== PASSAGE FOR REVIEW ==
╔══
2.15. HS-SPME-GC–MS Sample Extraction
Solid-state fermentation: Dried honeysuckle was ground and passed through a 40-mesh sieve. The honeysuckle powder was mixed with distilled water at a solid-to-liquid ratio of 1:1 (g:mL) in a 250 mL conical flask and soaked at room temperature for 2 h. The mixture was then sterilized at 121 °C for 20 min to obtain the solid honeysuckle culture medium. M. purpureus spores (1 × 10^6^) were inoculated into the medium and statically cultured at a constant temperature of 30 °C for 15 days [26].
Take 1–2 g of the solid-state fermentation sample and add an appropriate amount of ultrapure water to prepare a homogenate. Transfer the sample into a headspace solid-phase microextraction (HS-SPME) vial, followed by the addition of 1 g of NaCl and 10 μL (50 μg/mL) 2-octanol (internal standard solution). The mixture was equilibrated at 40 °C with agitation for 20 min using the GC-MS heating module. Volatile compounds were then extracted using an SPME fiber for 30 min, followed by thermal desorption for 5 min.
2.16. GC–MS Conditions
An HP-5MS UI capillary column was used. The temperature program was set as follows: initial hold at 40 °C for 3 min; increase to 120 °C at 5 °C/min and hold for 3 min; ramp to 230 °C at 20 °C/min and hold for 5 min; finally, increase to 250 °C at 8 °C/min and hold for 5 min. The inlet temperature was set at 250 °C, with helium (He) as the carrier gas at a flow rate of 1.0 mL/min in splitless mode. The solvent delay was set to 1 min.
Electron impact (EI) ionization was used with an electron energy of 70 eV. The transfer line and ion source temperatures were both set at 230 °C, and the quadrupole temperature at 150 °C. Mass spectra were acquired over a scan range of 35–500 m/z.
╚══
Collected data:
╔══
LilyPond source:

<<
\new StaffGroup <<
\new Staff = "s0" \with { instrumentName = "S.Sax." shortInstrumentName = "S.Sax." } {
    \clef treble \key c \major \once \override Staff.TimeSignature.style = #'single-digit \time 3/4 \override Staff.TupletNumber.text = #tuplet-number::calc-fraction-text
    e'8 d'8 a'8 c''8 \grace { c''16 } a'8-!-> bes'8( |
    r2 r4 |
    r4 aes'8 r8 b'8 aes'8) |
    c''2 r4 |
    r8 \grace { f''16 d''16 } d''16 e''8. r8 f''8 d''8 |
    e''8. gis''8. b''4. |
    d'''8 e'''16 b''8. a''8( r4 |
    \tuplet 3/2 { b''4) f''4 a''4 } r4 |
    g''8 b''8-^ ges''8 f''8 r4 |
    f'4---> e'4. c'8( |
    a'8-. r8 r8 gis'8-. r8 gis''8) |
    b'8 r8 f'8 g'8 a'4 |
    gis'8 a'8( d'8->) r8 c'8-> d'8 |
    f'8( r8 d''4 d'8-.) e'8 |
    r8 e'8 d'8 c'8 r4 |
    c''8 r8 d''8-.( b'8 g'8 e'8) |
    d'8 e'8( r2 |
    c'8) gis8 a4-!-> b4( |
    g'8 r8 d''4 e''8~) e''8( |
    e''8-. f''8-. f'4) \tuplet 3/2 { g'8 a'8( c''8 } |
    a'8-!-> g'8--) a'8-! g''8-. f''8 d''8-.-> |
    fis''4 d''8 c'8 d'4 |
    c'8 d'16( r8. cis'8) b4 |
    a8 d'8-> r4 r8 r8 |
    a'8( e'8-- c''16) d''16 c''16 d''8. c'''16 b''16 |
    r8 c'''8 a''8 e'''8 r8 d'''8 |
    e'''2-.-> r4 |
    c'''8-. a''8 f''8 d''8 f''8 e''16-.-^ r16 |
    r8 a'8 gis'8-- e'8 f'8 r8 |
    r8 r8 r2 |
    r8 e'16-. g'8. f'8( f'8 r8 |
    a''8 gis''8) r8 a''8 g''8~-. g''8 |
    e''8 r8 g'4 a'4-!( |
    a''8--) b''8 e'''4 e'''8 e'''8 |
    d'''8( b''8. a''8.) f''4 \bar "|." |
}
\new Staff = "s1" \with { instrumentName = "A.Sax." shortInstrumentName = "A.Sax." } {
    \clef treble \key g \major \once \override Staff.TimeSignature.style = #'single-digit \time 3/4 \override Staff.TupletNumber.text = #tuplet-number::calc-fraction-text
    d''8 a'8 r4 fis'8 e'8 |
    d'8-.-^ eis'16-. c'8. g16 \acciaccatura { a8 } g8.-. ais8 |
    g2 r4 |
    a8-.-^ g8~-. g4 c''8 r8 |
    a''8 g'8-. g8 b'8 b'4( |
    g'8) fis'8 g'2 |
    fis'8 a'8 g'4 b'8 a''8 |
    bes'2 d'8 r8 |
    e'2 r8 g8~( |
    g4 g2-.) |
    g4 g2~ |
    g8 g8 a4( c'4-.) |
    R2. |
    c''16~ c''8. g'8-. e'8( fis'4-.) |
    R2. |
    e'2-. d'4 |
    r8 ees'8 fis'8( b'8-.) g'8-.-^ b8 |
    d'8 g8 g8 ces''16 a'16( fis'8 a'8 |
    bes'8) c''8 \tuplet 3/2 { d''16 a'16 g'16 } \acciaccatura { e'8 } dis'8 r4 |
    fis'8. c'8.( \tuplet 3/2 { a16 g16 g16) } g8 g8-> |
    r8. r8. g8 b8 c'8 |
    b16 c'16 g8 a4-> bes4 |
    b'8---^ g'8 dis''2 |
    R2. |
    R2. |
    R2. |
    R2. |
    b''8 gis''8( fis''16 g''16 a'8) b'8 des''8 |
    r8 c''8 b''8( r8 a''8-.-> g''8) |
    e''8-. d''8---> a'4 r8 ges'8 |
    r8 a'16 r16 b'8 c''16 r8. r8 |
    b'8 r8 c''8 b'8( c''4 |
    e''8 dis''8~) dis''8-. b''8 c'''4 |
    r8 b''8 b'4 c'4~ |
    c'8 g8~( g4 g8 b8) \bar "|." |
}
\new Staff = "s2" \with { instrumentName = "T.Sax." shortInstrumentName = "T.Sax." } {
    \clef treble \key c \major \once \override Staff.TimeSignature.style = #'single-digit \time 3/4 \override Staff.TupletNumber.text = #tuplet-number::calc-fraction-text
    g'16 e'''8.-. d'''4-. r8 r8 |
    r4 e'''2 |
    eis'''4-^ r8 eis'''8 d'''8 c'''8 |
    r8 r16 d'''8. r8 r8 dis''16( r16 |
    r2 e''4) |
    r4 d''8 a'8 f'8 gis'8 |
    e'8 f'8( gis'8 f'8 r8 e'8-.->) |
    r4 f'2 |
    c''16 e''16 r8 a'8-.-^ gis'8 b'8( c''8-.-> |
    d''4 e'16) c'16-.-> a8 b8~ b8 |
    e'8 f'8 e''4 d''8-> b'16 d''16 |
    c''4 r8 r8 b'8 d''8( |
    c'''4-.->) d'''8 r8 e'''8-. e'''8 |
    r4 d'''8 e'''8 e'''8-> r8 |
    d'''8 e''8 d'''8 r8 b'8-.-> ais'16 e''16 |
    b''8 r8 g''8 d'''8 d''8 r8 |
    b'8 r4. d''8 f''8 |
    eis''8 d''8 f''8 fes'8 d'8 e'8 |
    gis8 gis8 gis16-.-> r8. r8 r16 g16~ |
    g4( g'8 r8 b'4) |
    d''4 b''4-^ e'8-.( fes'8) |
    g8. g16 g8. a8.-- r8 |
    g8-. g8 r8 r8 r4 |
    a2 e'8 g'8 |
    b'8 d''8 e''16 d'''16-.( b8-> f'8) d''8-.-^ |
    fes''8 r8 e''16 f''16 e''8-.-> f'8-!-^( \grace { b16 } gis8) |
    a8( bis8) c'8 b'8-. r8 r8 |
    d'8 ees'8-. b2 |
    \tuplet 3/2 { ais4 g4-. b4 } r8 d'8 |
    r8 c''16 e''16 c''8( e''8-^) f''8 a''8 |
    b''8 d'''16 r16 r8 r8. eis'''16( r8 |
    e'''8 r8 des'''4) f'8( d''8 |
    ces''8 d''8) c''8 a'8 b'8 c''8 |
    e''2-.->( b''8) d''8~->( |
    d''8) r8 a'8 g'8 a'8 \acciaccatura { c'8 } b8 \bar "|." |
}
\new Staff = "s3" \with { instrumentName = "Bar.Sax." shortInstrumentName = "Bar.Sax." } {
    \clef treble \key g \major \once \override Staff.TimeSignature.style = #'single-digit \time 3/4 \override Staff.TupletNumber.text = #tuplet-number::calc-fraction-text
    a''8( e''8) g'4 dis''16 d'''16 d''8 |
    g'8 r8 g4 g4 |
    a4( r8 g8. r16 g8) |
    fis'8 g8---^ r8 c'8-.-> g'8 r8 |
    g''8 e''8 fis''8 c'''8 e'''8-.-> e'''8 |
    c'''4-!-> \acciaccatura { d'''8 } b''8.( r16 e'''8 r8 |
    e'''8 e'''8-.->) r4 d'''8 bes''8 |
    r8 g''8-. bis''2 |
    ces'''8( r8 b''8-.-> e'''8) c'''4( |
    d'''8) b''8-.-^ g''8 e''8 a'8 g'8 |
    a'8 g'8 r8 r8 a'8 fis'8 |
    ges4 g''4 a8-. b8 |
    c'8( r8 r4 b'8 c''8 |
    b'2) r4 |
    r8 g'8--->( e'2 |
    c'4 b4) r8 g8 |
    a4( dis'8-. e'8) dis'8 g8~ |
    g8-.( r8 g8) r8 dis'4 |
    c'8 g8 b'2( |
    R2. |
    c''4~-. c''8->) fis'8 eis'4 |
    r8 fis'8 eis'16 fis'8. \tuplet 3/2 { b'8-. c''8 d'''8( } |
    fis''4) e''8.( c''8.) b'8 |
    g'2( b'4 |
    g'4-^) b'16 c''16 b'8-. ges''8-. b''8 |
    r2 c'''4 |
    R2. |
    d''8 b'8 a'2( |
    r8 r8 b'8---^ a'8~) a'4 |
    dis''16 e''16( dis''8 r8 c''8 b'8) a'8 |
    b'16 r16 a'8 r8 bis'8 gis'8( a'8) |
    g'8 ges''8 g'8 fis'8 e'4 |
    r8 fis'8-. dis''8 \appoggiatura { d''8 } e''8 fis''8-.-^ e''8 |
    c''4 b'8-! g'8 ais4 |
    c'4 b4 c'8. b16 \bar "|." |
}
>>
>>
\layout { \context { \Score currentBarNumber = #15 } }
╚══
== DESCRIPTION OF THE TASK ==
In the honeysuckle fermentation methods passage, at what temperature and for how long was the soaked honeysuckle mixture sterilized?

== EXERCISE RESULT ==
121 °C for 20 min.